‘Game-changing’ office concept launches in London

5 September 2017 | By James Kenny

The £76m White Collar Factory has been officially launched and is aiming to be a game changer in London’s office market.

Designed by architect Allford Hall Monaghan Morris (AHMM) for contractor Multiplex, the building overlooks Silicon Roundabout in Old Street, London.

The low-cost, low-energy and low-carbon building offers an innovative user-focused design approach that could become a blueprint for future workplace design.

White Collar Factory is a complex of six buildings at Old Street Yard, which includes offices, studios, incubator space, restaurants and apartments, set around a new area of public realm, with a 16-storey tower topped by a 150m rooftop running track.

The scheme is located next to Old Street’s Silicon Roundabout

The 27,200 sq m mixed-use development is the culmination of an eight-year research project led by AHMM director Simon Allford and Simon Silver and Paul Williams, directors of developer Derwent London, working in collaboration with engineering firms AKT II and Arup. 

The research analysed why 19th century warehouses and factory buildings have enjoyed such longevity, and how these structures could inform and inspire a sustainable development.

The overall concept of the 16-storey building centres on tried and tested environmental principles: large open floors and tall ceilings for flexibility and good daylight; an exposed concrete structure for thermal mass; and natural ventilation to reduce energy consumption.

Central to achieving a better indoor air quality is the skin of the building itself. It is wrapped in a facade where shading, glazing, openings, and insulation are tailored to respond to each elevation’s orientation to the sun, which means each facade is designed differently.

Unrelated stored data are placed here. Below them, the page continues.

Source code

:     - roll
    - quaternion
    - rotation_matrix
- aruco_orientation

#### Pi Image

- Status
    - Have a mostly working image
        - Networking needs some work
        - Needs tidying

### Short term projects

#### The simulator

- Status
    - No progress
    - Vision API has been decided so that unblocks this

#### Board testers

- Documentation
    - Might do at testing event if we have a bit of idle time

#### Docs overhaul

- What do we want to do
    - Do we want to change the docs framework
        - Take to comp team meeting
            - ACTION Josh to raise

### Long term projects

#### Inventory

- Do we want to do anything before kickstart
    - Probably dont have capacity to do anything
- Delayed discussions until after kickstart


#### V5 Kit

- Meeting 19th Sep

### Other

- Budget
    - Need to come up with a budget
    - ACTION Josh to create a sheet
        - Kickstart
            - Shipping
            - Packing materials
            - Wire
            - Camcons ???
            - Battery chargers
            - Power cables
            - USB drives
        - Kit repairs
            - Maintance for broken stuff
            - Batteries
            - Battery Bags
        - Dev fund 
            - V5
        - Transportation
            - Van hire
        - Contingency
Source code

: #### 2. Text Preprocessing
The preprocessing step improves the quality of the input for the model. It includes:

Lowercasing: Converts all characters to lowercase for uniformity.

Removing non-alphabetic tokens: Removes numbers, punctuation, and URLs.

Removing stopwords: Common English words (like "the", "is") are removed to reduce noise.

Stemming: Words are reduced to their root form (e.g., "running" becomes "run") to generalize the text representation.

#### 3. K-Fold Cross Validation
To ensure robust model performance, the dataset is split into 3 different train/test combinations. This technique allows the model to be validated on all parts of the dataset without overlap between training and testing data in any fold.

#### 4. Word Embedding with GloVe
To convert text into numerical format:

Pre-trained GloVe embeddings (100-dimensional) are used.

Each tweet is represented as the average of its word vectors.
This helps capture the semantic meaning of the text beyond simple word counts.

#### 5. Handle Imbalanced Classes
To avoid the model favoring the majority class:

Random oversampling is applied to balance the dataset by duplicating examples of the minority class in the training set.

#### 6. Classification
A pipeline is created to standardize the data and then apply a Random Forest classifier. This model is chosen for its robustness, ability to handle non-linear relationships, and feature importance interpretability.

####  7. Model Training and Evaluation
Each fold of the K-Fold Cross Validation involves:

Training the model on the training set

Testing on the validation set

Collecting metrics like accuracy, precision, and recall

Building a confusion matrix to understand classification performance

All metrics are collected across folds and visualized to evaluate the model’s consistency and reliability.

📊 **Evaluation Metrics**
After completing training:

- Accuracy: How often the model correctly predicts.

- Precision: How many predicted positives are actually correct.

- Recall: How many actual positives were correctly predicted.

Large open floors and tall ceilings offer flexibility and good daylight

AHMM drew inspiration for the new build tower from the work of French designer Jean Prouvé, whose design ethos was led by logic, balance and purity.

Designed to achieve more with less, the pragmatic, hard-working design of the tower is guided by the principles that nothing needs to be added, nothing can be taken away, and every element performs one or more function.

Simon Silver, director, Derwent London, said: “We are delighted to launch White Collar Factory – our most progressive project to date. It is the culmination of years of thought, research, design development and collaboration with our design team to produce a new type of sustainable workplace for London.

“Now 87% prelet with most of the remaining space under offer, it is proof of London‘s demand for innovation.”

Key White Collar Factory tenants include The Office Group, Adobe and Capital One and a number of new restaurant concepts will be opening from late 2017.